Marine unit sets up friendly Web base

The more than 1,000 men and women of the 31st Marine Expeditionary Unit embarked on this amphibious ship operating in the Persian Gulf have turned their home page on the World Wide Web (www.usmc.mil/31meu) into a powerful family communication tool.

ABOARD THE USS BELLEAU WOOD—The more than 1,000 men and women of the 31st Marine Expeditionary Unit embarked on this amphibious ship operating in the Persian Gulf have turned their home page on the World Wide Web (www.usmc.mil/31meu) into a powerful family communication tool.

Though the 31st MEU has been far away from its home base of Okinawa, Japan, for more than four months, the Web ensures that family and friends—as well as the media—are but a mouse click away from important news about the unit, according to public affairs officer Lt. Kristen Lasica, who uses e-mail to update the home page, which is housed half a world away. Last week, Lasica used the Web to quickly disseminate the most important news of this deployment: the date of the 31st MEU's return to Okinawa (March. 14), a bit of information that in pre-Web days would have taken days to reach home.

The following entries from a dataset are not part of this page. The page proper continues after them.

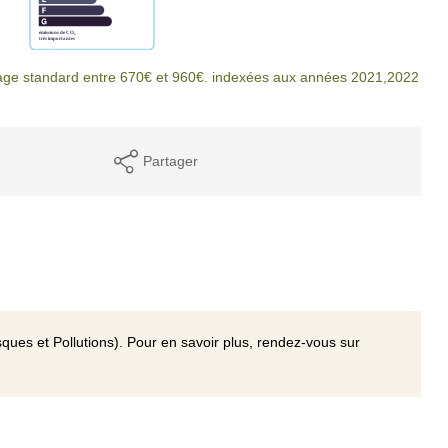
age standard entre 670€ et 960€. indexées aux années 2021,2022
Partager
ques et Pollutions). Pour en savoir plus, rendez-vous sur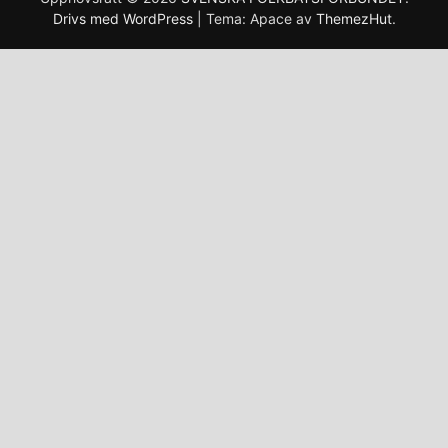
Drivs med WordPress
|
Tema: Apace av
ThemezHut
.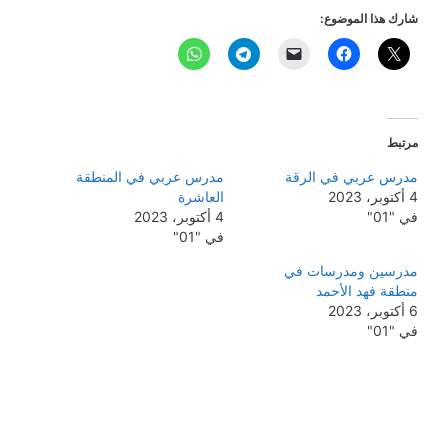
شارك هذا الموضوع:
مرتبط
مدرس عربي في الرقة
مدرس عربي في المنطقة
4 أكتوبر، 2023
العاشرة
في "01"
4 أكتوبر، 2023
في "01"
مدرسين ومدرسات في
منطقة فهد الأحمد
6 أكتوبر، 2023
في "01"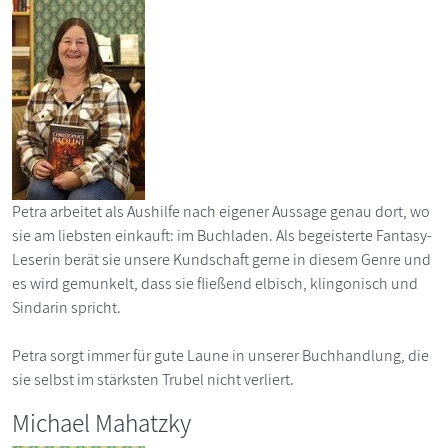
Petra arbeitet als Aushilfe nach eigener Aussage genau dort, wo
sie am liebsten einkauft: im Buchladen. Als begeisterte Fantasy-
Leserin berät sie unsere Kundschaft gerne in diesem Genre und
es wird gemunkelt, dass sie fließend elbisch, klingonisch und
Sindarin spricht.
Petra sorgt immer für gute Laune in unserer Buchhandlung, die
sie selbst im stärksten Trubel nicht verliert.
Michael Mahatzky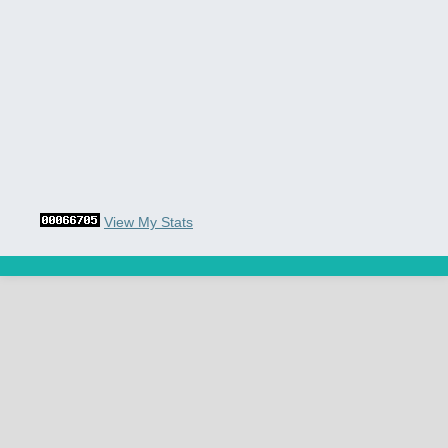
View My Stats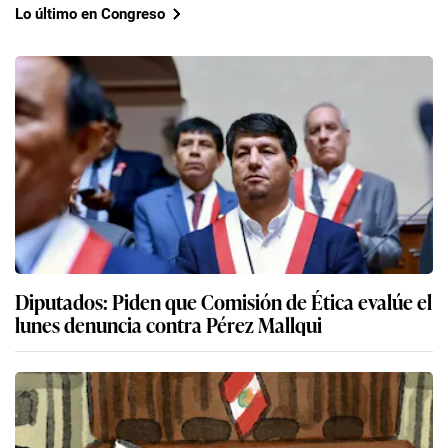
Lo último en Congreso
Diputados: Piden que Comisión de Ética evalúe el
lunes denuncia contra Pérez Mallqui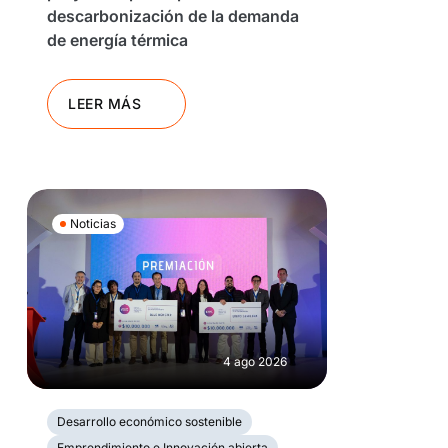
descarbonización de la demanda
de energía térmica
LEER MÁS
Noticias
4 ago 2026
Desarrollo económico sostenible
Emprendimiento e Innovación abierta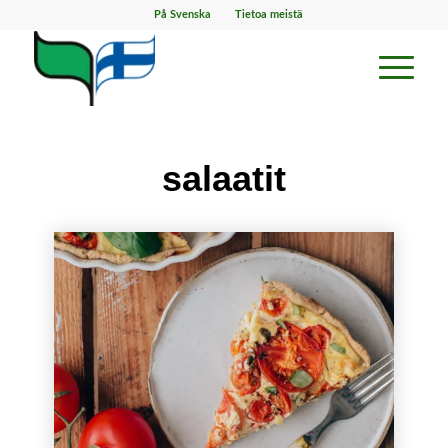
På Svenska
Tietoa meistä
salaatit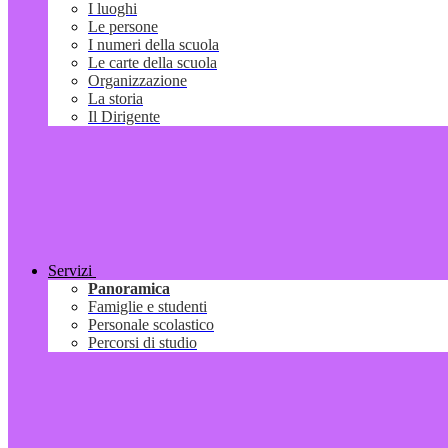
I luoghi
Le persone
I numeri della scuola
Le carte della scuola
Organizzazione
La storia
Il Dirigente
Servizi
Panoramica
Famiglie e studenti
Personale scolastico
Percorsi di studio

Lasica also has enlisted the 31st MEU chaplain, Navy Lt. Stephen Lee, in a project to deliver personalized greetings from the embarked Marines via the Web page. Lee roams the ship with a digital camera and a microphone, taking pictures as well as recording quick sound bites in MIDI files for posting on the Web.

Lee, who said he does between 20 and 30 candid photos and five- to 10-second mini-interviews a week, called the sound files a boost to family morale. While the sailors and Marines aboard the Belleau Wood have access to e-mail, Lee said the ability to post sound files on the 31st MEU Web page enhances communication. "Families really crave verbal communication.... They really want to hear that voice."